[Given data — start]

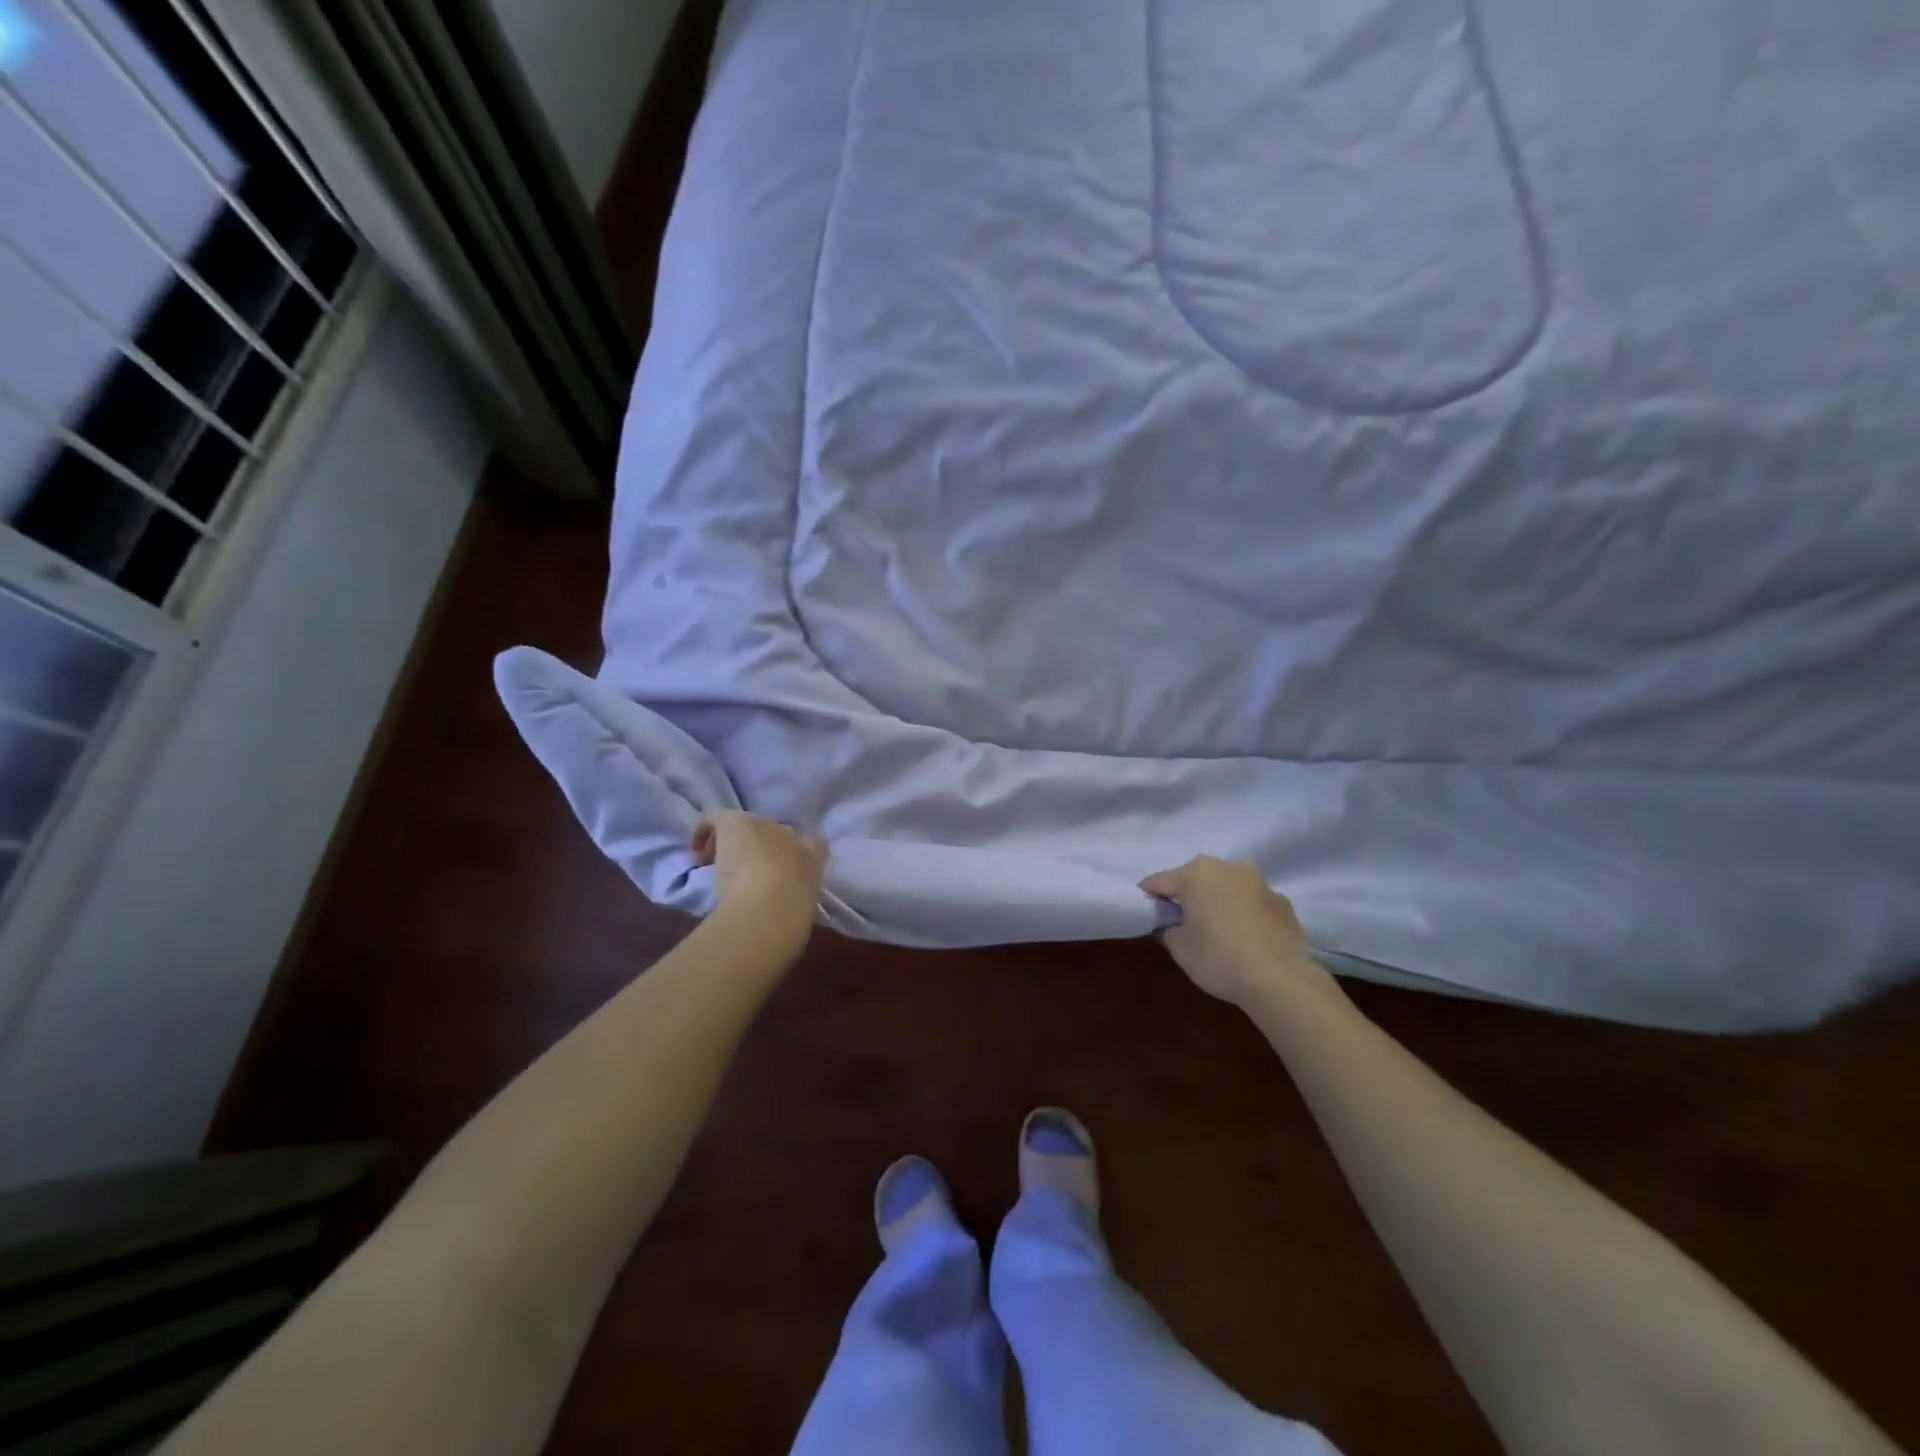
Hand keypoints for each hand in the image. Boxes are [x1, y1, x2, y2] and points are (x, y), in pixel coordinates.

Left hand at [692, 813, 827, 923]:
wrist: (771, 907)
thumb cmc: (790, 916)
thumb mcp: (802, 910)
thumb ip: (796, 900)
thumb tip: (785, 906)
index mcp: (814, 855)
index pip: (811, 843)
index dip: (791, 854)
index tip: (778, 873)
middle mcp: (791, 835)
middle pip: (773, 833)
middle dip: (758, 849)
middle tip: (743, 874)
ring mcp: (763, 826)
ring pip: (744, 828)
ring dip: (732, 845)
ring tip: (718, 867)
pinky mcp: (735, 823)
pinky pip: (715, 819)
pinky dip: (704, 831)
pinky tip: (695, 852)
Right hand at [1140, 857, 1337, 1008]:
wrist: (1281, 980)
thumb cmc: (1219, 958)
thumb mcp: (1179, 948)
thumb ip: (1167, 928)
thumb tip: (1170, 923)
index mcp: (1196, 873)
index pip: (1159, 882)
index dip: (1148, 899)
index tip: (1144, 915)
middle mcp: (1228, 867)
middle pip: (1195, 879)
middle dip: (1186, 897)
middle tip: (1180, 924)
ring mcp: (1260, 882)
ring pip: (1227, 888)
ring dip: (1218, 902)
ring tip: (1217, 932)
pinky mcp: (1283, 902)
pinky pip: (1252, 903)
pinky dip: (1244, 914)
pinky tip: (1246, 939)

[Given data — finish]

**Task statement**
A verbatim transcript of the material above, with images dropped, is the expected output.

**Output below**
Hand keypoints for each hand in the image. Boxes are [x1, y1, x2, y2] and points are (x, y), in pixel coordinates.

Left hand at [692, 813, 827, 923]:
wrist: (771, 907)
thumb cmc: (790, 916)
thumb mcp: (802, 910)
thumb ip: (796, 900)
thumb tip: (785, 906)
index mcp: (814, 855)
index pip: (811, 843)
index dip: (791, 854)
index tip: (778, 873)
middle mcp: (791, 835)
middle pip: (773, 833)
middle dip: (758, 849)
middle tip: (743, 874)
ring mcp: (763, 826)
ring pip: (744, 828)
ring dip: (732, 845)
ring tip: (718, 867)
pinky mcp: (735, 823)
pinky pip: (715, 819)
pinky dip: (704, 831)
pinky tip: (695, 852)
Right hand at [1140, 857, 1337, 1008]:
wrist: (1281, 980)
thumb cmc: (1219, 958)
thumb mcp: (1179, 948)
thumb ip: (1167, 928)
thumb tip: (1170, 923)
index mcp: (1196, 873)
index pip: (1159, 882)
index dip: (1148, 899)
index tip: (1144, 915)
middle mcp: (1228, 867)
middle pip: (1195, 879)
middle dip: (1186, 897)
middle tip: (1180, 924)
ring mcp: (1260, 882)
ring pip: (1227, 888)
ring dip: (1218, 902)
ring tip: (1217, 932)
pinky mcp: (1283, 902)
pinky pip: (1252, 903)
pinky dip: (1244, 914)
pinky tip: (1246, 939)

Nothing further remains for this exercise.